The simulations begin with an initial estimate of the interaction potential and a target structure. Other inputs such as number of particles (N), volume of the ensemble (V), and temperature (T) are specified and kept constant (for an NVT ensemble). First, molecular dynamics simulations are used to compute the equilibrium structure from the initial guess for intermolecular forces. Then based upon the difference between the current and target structures, optimization calculations are used to iteratively improve the interaction potentials (“difference of two self-assembled structures” is defined by the Kullback–Leibler measure in the present calculations). At every iteration, the researchers find a new equilibrium structure based on the most recent estimate for interaction potential. Calculations are terminated once a prescribed accuracy is achieved; in other words, when the structure based on the force field is close to the target structure.
The research team also demonstrated the applicability of the formulation by applying it to three distinct system types: cluster fluids (fluid-like particle aggregates that are roughly spherical in shape and monodisperse in size); porous mesophases (self-assembly of the conjugate inverse cluster phase); and crystals, with multiple examples of each.
The beauty of the procedure lies in its generality. It can be easily extended to study systems with more complex molecules such as polymer chains having additional rotational and stretching degrees of freedom. Similarly, additional effects such as solvent interaction, boundary and interfacial contributions, and field effects can be straightforwardly integrated into the system’s total energy potential.
Salvatore Torquato from Princeton University, a theoretician in the field of heterogeneous materials and microstructures, says, “The authors have made novel contributions to this field by applying inverse design methods to optimize for interparticle interactions that self-assemble particles into a variety of complex microstructures, including cluster fluids, porous mesophases, and crystalline lattices, by isotropic interactions. This work represents a significant advancement in inverse design of materials.”

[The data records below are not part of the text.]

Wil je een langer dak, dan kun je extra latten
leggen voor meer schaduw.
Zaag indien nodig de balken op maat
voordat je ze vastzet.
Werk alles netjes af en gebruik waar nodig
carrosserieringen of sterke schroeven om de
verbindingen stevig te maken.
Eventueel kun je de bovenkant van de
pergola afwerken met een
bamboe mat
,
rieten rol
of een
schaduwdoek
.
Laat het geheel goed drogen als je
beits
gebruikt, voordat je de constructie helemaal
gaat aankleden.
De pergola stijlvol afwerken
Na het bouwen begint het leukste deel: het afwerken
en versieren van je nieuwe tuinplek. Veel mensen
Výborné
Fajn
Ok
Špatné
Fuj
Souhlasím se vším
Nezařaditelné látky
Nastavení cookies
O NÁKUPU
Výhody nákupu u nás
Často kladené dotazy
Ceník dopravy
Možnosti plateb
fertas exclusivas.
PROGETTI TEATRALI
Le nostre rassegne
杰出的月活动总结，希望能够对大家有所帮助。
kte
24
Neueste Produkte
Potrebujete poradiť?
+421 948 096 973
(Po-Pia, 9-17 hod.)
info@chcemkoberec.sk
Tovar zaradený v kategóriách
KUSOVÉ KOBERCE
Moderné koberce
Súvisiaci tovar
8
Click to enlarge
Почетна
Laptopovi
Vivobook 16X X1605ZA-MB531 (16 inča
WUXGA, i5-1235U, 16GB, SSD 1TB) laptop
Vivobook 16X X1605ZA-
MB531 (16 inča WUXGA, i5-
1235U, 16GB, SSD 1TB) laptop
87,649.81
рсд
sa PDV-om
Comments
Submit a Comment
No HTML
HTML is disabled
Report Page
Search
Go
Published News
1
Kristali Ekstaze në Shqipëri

While discussing future directions, Truskett mentions “to start extending the work to more experimentally realistic systems including particles with patchy interactions, shape anisotropy, and more complicated ‘many-body’ interactions due to the presence of other particles (e.g., salt, small polymers, etc.).” He emphasizes the importance of these further extensions as they will make the approach more useful for experimental design, and provide information regarding the parameters that are to be tuned in a laboratory setting.